Horse seeks groom


After the booming Irish horseracing industry exhausted the domestic labour market, EURES stretched out to Central Europe in search of competent staff for the sector. Horseracing has always been a big part of Irish culture, and, with the boom of the Irish economy in recent years, it has become a real focus of investment. Great news for the horseracing sector – except that the fast-growing success of the industry created a whole new problem: that of finding suitable employees for the many new vacancies.

Originally the gaps were filled with Asian and Ukrainian workers. “The Irish Racehorse Trainers Association (IRTA) often collaborated with several Asian countries”, says Tom McEnroe, a EURES Adviser in Ireland who worked with the horseracing industry on their hunt for highly trained employees. “This was due to the high quality of training schools and to the large supply of industry workers in those countries.”

However, the benefits of collaborating closer to home became more and more apparent.
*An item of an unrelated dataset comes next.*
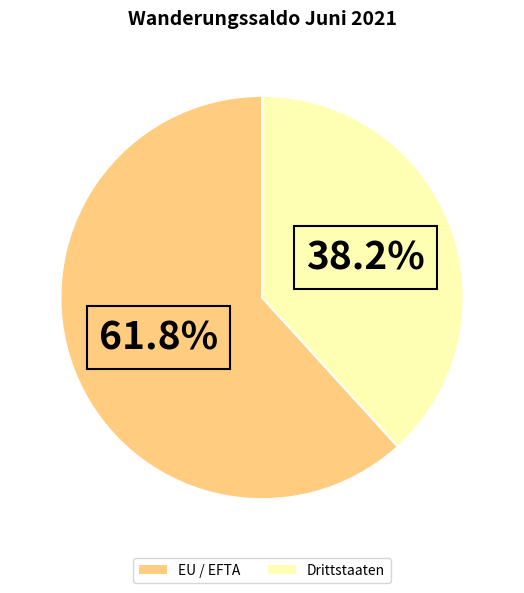

Which category has the smallest portion of the pie?

Drittstaaten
Not only could the same quality of training be found (and extended) within the EU, but the ease of migration between EU countries meant that the highly specific training required could be more easily monitored by members of the sector, and that training professionals, employees and resources could be easily transported. The Irish horseracing sector thus decided to seek out partnerships that could make use of the training facilities already available throughout the EU. The industry was referred to the Irish National Training and Employment Authority (FÁS) and finally to EURES, where Tom McEnroe stepped in. He helped to identify five Member States with well-established racehorse industries: Poland, Slovakia, Hungary, Austria and the Czech Republic.

A trial run in Poland proved successful, and provided some of the required workers (such as grooms), but it was still proving hard to source the all-important riders and jockeys. As such, the project moved its focus to the Czech Republic in May 2007, joined by Slovakia in September that year.
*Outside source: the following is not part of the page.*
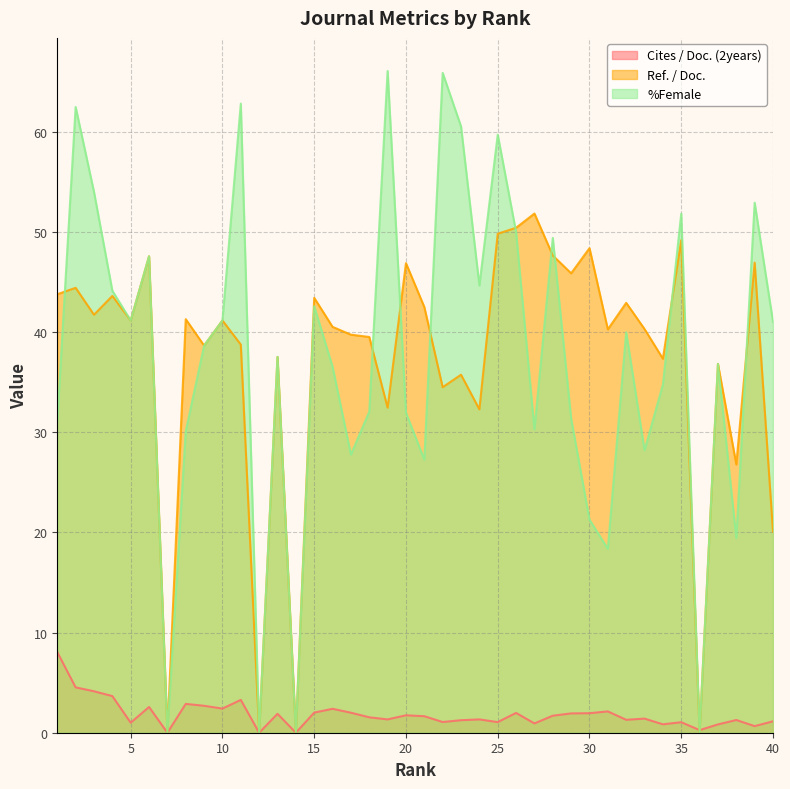

Rank the categories by %Female value from highest to lowest.

19, 22, 11, 2, 23, 25, 3, 39, 35, 26, 28, 6, 24, 4, 15, 5, 10, 40, 32, 9, 13, 37, 16, 34, 18, 20, 29, 1, 27, 8, 33, 17, 21, 30, 38, 31, 7, 12, 14, 36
Recruiters from the Irish Racehorse Trainers Association (IRTA) and the Irish Thoroughbred Breeders Association (ITBA), as well as the Irish EURES Advisers, were very pleased to discover in both the Czech Republic and Slovakia a well-established structure for the education and training of suitable staff for the Irish horseracing industry. Several colleges and training institutes in these countries also showed a keen interest to collaborate with EURES in the future. As a consequence, the number of available places in these colleges will be increased if a guarantee of placement will be given by the Irish horseracing industry. In addition, colleges in Bratislava and Prague are also planning to provide English language courses and organise internship placements in Ireland for final year students as key attractive elements for their programmes. Furthermore, the Irish Racehorse Trainers Association (IRTA) and the Irish Thoroughbred Breeders Association (ITBA) will provide these schools with Irish horses so that the future grooms can start training and get used to them before even going to Ireland.

The Irish Racehorse Industry Recruitment Project will be soon taken to Hungary, Austria and back to the southern regions of Poland. There is no doubt, however, that the future success of the project will largely depend on increased cooperation with schools, colleges and associations in even more countries.